There are literally books with lists of all the things we know that can go wrong with people, and protocols for how to resolve those problems. I really wish there was a minimum floor for people. You break your arm, we follow protocol A. It's a compound fracture? Protocol B. Paid for by everyone's taxes (bigger pool of money is more resistant to random fluctuations) perhaps we can't afford to treat non-life threatening conditions quickly. That is indeed a risk, and the major complaint about socialized medicine.

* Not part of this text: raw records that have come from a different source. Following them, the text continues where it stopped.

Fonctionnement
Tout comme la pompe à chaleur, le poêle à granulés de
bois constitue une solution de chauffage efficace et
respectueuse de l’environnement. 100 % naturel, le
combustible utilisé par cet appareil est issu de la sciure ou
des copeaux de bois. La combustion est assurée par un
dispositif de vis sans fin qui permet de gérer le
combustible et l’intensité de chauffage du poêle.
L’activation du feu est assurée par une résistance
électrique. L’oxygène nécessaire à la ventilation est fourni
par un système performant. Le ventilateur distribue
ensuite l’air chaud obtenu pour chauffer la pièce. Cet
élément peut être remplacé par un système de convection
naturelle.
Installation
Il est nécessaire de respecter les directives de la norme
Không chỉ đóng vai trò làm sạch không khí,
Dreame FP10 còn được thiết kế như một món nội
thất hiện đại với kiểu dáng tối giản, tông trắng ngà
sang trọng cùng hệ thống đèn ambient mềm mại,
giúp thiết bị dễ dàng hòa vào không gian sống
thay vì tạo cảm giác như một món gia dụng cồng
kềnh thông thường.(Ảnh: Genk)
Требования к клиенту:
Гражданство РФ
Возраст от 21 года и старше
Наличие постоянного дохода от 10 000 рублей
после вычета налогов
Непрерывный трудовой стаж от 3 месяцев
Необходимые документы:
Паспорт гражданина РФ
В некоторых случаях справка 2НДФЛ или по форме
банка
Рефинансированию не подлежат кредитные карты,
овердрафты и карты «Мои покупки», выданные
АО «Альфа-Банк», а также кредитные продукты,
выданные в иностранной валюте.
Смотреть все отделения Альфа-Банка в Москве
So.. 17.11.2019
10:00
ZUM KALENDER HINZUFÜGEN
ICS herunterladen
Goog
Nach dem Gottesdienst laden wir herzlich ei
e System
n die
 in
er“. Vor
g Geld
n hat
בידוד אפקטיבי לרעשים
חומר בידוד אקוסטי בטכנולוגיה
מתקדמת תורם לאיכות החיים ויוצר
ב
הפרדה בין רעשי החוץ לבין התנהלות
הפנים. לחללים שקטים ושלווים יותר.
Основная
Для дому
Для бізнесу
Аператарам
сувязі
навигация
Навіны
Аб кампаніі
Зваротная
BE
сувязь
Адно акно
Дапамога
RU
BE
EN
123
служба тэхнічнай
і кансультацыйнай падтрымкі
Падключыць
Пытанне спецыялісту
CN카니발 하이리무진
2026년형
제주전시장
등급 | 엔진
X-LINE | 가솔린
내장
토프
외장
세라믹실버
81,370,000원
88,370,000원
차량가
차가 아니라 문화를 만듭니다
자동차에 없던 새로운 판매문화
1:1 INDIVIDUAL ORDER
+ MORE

However, that can be mitigated by supplemental insurance or out of pocket payments. Not many 40 year olds get cancer. it seems like we can spring for some basic coverage. If wealthy people want more, they can pay the difference one way or the other.
The current state of affairs is shameful. People who ought to be at their peak of earning potential are most at risk for being destroyed by illness. We, collectively have invested vast resources so those people at their peak can earn a living, raise a family, and generally make the world a better place by their labor. It's a rare event to be knocked out by illness, we ought to get those people back to health as quickly as possible. But, we don't. But hey, on the upside, CI is at 137 a share. so that's good, i guess.
In that case, health insurance is largely bunk. Major medical insurance is insurance. The rest of it, regular doctor visits, copays, eye exams, dental exams, is a payment plan.
Minimum Essential Coverage eliminates major medical only plans for people over a certain age, somewhere around 25 or 30 years old. So I end up paying what I think is an obscene $260 a month for the cheapest plan in my state, a Bronze plan with a $5000 deductible and only pays out 60%. My insurance is triple what it was with a major medical plan that paid out 80%. I do not consider this an improvement. Going back to bartering chickens and services would be an improvement. Destroying the perversion that is health care as a financial product to single payer would be an improvement.
Also, it wouldn't be insurance.
People think that insurance is "something that I want that does nice things for me". It's not.
Insurance is a math problem and it has a precise answer. If you go beyond that answer it doesn't work. Either you're getting screwed or the (hapless) insurance company goes out of business.